Secondly, Indonesia even today lacks a supporting information technology infrastructure. In order to reap the benefits of the 4.0 Industrial Revolution, society needs to be prepared to deal with the rapid growth of information technology. This requires an adequate information technology infrastructure. Instead of developing information technology infrastructure, the government is still focusing on physical infrastructure. In cities and rural areas, information technology infrastructure is unequally distributed. 

Lastly, the digital literacy index of Indonesia is relatively low. Based on a report from the Directorate General for Telematics Application on Digital Literacy Index 2021 shows Indonesia’s digital literacy index scores of 3.49. However, if we observe closely, Digital Safety–one of its indicators–falls from 3.24 to 3.10. 

Where is Indonesia headed?

While everything from finance to health records, from retail to real estate, education to logistics, is adopting digital. The end consumers are finding it difficult to keep faith in the overall system. There are hundreds and thousands of digital attacks of varied sizes, both accounted for and unaccounted for, on a daily basis. And Indonesia, being one of the fastest-growing economies reliant on digital means, faces a major share of these attacks. How do we overcome this? 

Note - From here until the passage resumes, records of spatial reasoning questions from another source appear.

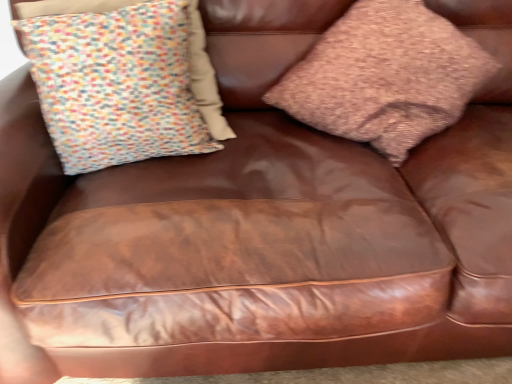
Question: Should I look upward or downward to see brown textured pillow at upper right, which is counted as the first pillow, starting from the right?

Choices:
 (A) up
 (B) down

Answer: (A)

Question: Considering the relative sizes of multicolored fabric pillow at upper left, acting as the 1th pillow starting from the left, and brown textured pillow at upper right, which is counted as the first pillow, starting from the right, in the image provided, is multicolored fabric pillow at upper left, acting as the 1th pillow starting from the left, smaller than brown textured pillow at upper right, which is counted as the first pillow, starting from the right,?

Choices:
 (A) no
 (B) yes

Answer: (B)

Question: Is multicolored fabric pillow at upper left, which appears as the second pillow when viewed from the right, positioned in front of brown textured pillow at upper right, which is counted as the first pillow, starting from the right?

Choices:
 (A) yes
 (B) no

Answer: (B)

Question: Does multicolored fabric pillow at upper left, acting as the 1th pillow starting from the left, contain brown textured pillow at upper right, which is counted as the first pillow, starting from the right?

Choices:
 (A) yes
 (B) no

Answer: (B)

Question: Could you tell me if multicolored fabric pillow at upper left, which appears as the second pillow when viewed from the right, is facing brown textured pillow at upper right, the 2th pillow viewed from the left?

Choices:
 (A) yes
 (B) no

Answer: (B)

Question: Considering the relative sizes of multicolored fabric pillow at upper left, acting as the 1th pillow starting from the left, and brown textured pillow at upper right, which is counted as the first pillow, starting from the right, in the image provided, is multicolored fabric pillow at upper left, acting as the 1th pillow starting from the left, taller than brown textured pillow at upper right, which is counted as the first pillow, starting from the right,?

Choices:
 (A) yes
 (B) no

Answer: (B)

Question: From the image's perspective, does multicolored fabric pillow at upper left, acting as the 1th pillow starting from the left, appear lower than brown textured pillow at upper right, which is counted as the first pillow, starting from the right?

Choices:
 (A) yes
 (B) no

Answer: (A)

Question: Does brown textured pillow at upper right, which is counted as the first pillow, starting from the right, have a greater width compared to multicolored fabric pillow at upper left, which appears as the second pillow when viewed from the right?

Choices:
 (A) yes
 (B) no

Answer: (A)

Question: Considering the relative sizes of brown textured pillow at upper right, which is counted as the first pillow, starting from the right, and multicolored fabric pillow at upper left, which appears as the second pillow when viewed from the right, in the image provided, is brown textured pillow at upper right, which is counted as the first pillow, starting from the right, smaller than multicolored fabric pillow at upper left, which appears as the second pillow when viewed from the right,?

Choices:
 (A) yes
 (B) no

Answer: (B)

Question: Is brown textured pillow at upper right, which is counted as the first pillow, starting from the right, to the right of multicolored fabric pillow at upper left, acting as the 1th pillow starting from the left, from the viewer's perspective?

Choices:
 (A) no
 (B) yes

Answer: (B)

Question: Does brown textured pillow at upper right, the 2th pillow viewed from the left, come behind multicolored fabric pillow at upper left, acting as the 1th pillow starting from the left?

Choices:
 (A) no
 (B) yes

Answer: (A)

Question: Is brown textured pillow at upper right, which is counted as the first pillow, starting from the right, turned away from multicolored fabric pillow at upper left, acting as the 1th pillow starting from the left?

Choices:
 (A) no
 (B) yes

Answer: (A)

Question: From the image's perspective, is brown textured pillow at upper right, which is counted as the first pillow, starting from the right, on top of multicolored fabric pillow at upper left, which appears as the second pillow when viewed from the right?

Choices:
 (A) no
 (B) yes

Answer: (B)

Question: Visually, is brown textured pillow at upper right, which is counted as the first pillow, starting from the right, positioned to the left or to the right of multicolored fabric pillow at upper left, acting as the 1th pillow starting from the left?

Choices:
 (A) left
 (B) right

Answer: (B)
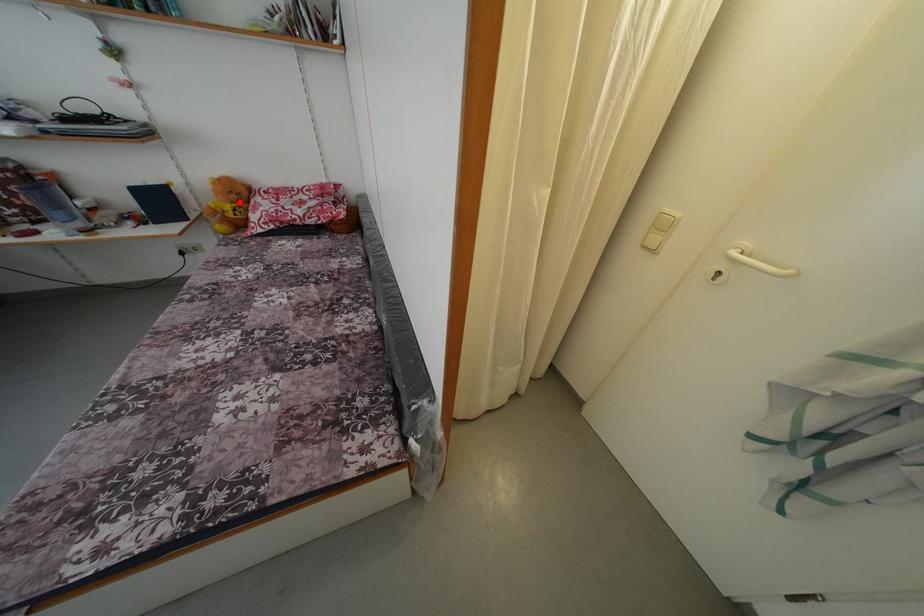
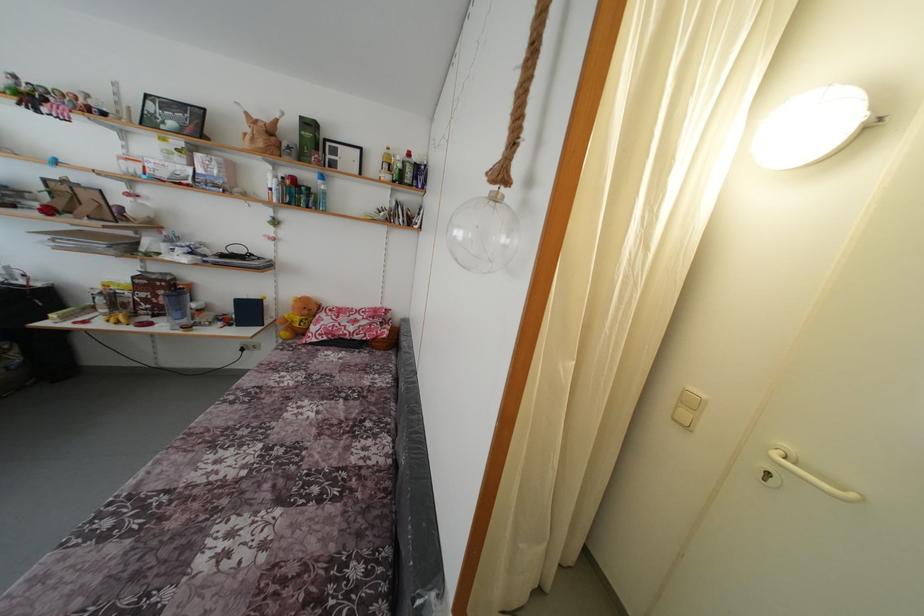
Question: I am providing you with two images of the same scene from different viewpoints. Given a red point in image1, look at the same physical point in image2. Is it:

Choices:
 (A) Closer to the viewpoint
 (B) Farther from the viewpoint

Answer: (B)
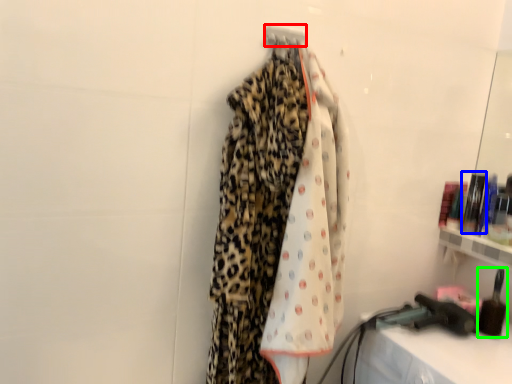
Question: Which object is the farthest from hanger (highlighted by a red box)? Choose among these: toiletry (highlighted by a blue box) or toiletry (highlighted by a green box).

Choices:
 (A) toiletry
 (B) toiletry

Answer: (B)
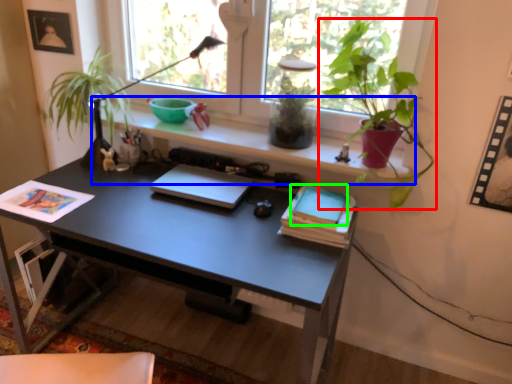
Question: Based on their relative distances, which object is farther from houseplant (highlighted by a red box)? Choose from window sill (highlighted by a blue box) and paperback book (highlighted by a green box).

Choices:
 (A) window sill
 (B) paperback book

Answer: (B)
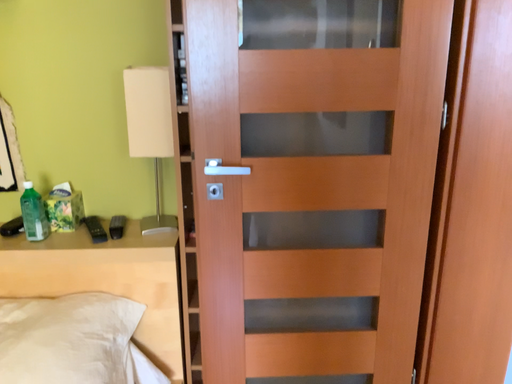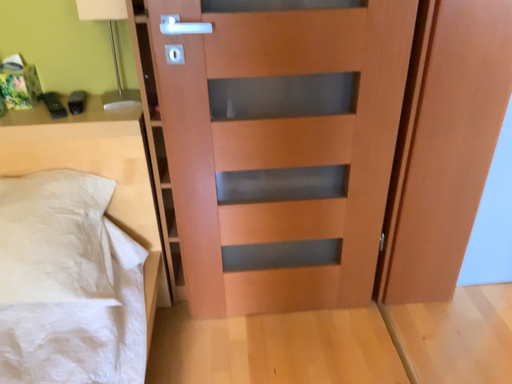
Question: Which way did the camera rotate in the video?

Choices:
 (A) rotated upward
 (B) rotated downward

Answer: (B)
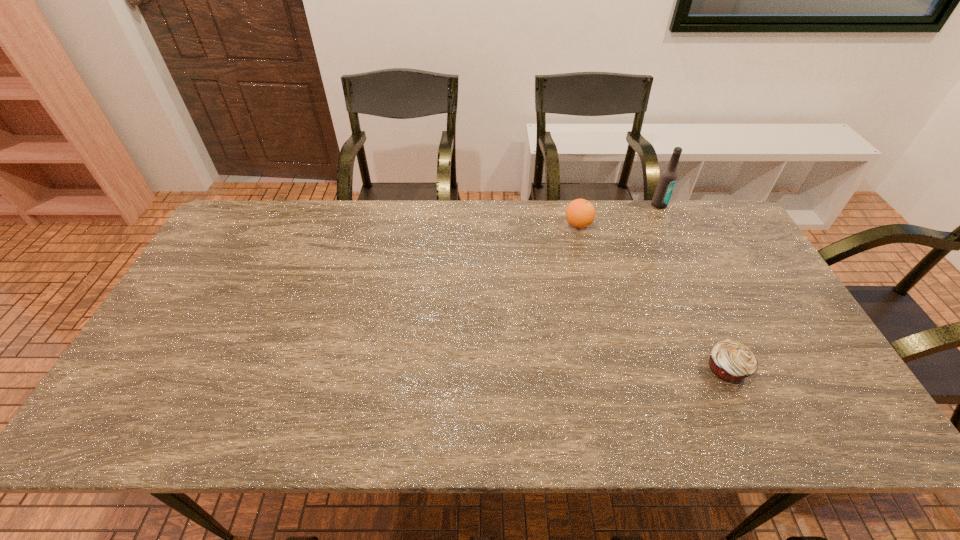
At what (x,y) coordinates should I click in order to perform the action: click on vacant space at the far edge of the desktop. Please return your answer as a coordinate pair (x, y). Image resolution: width=960 pixels, height=540 pixels. Looking at the image, I should click on (442, 225).

Find the location of a particular element. The width and height of the screenshot is (960, 540). free region at the near edge of the desktop is located at coordinates (522, 436).

In the image, there is a desktop. Where is `vacant area at the left edge`? This screenshot has height=540, width=960. vacant area at the left edge is located at coordinates (185, 297).

At what (x,y) coordinates should I click in order to perform the action: click on vacant space at the far left corner. Please return your answer as a coordinate pair (x, y). Looking at the image, I should click on (249, 212).

Where is `free space at the near left corner of the desktop`? This screenshot has width=960, height=540. free space at the near left corner of the desktop is located at coordinates (119, 408).

Identify the location of vacant space at the far right corner of the desktop. This screenshot has height=540, width=960. (690, 214).

Find the location of a particular element. vacant space that's between the nearest object and the farthest object is located at coordinates (693, 287).

Where is `blank region between the muffin and the beer bottle`? blank region between the muffin and the beer bottle is located at coordinates (693, 287).

I want to click on free space that is in between the orange and the tallest object, so click(618, 214).

At what (x,y) coordinates should I click in order to perform the action: click on vacant region between the muffin and the farthest object. Please return your answer as a coordinate pair (x, y). Looking at the image, I should click on (693, 287).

What is needed is a new approach to tackling digital-first needs. Apt regulations against cyber attacks and attackers will to a great extent streamline the scenario. But there’s an urgent need to have a change of mindset—one that borders on urgency and solution-relevant efforts. The government’s recent initiative to build a new capital, moving from Jakarta to Nusantara may hold an answer. Joko Widodo, Indonesia’s President wants the new capital to be a high-tech city, as he stressed, “We want a new work ethic, new mindset, new green economy.” The new place will call for novel ideas, architecture, industries and ideologies. Tech adaptation will be a default setting to best connect Indonesia with the world. Technology usage will in turn call for promising solutions for the security of the data generated, stored and used across vertices. 

As a firm routinely engaged with scaling companies and senior technologists, we understand the depths of these issues, how grave their impacts are, and the consequences of a simple miss. A deep understanding of the market is as important as a thorough knowledge of technology. Experts at Purple Quarter with years of industry know-how are adept in analyzing the needs and mapping the right tech leader fit for tech organizations —be it cybersecurity or technology as a whole.

It is crucial to have expert technologists and IT specialists who can dissect the most complex of problems to provide the best security solutions. With rising cybercrimes, their security is of utmost importance. The new capital, if well developed with the right provision for emerging technologies to thrive with added security, can become an investment magnet, positioning Indonesia as the Tech Capital of Southeast Asia in the making.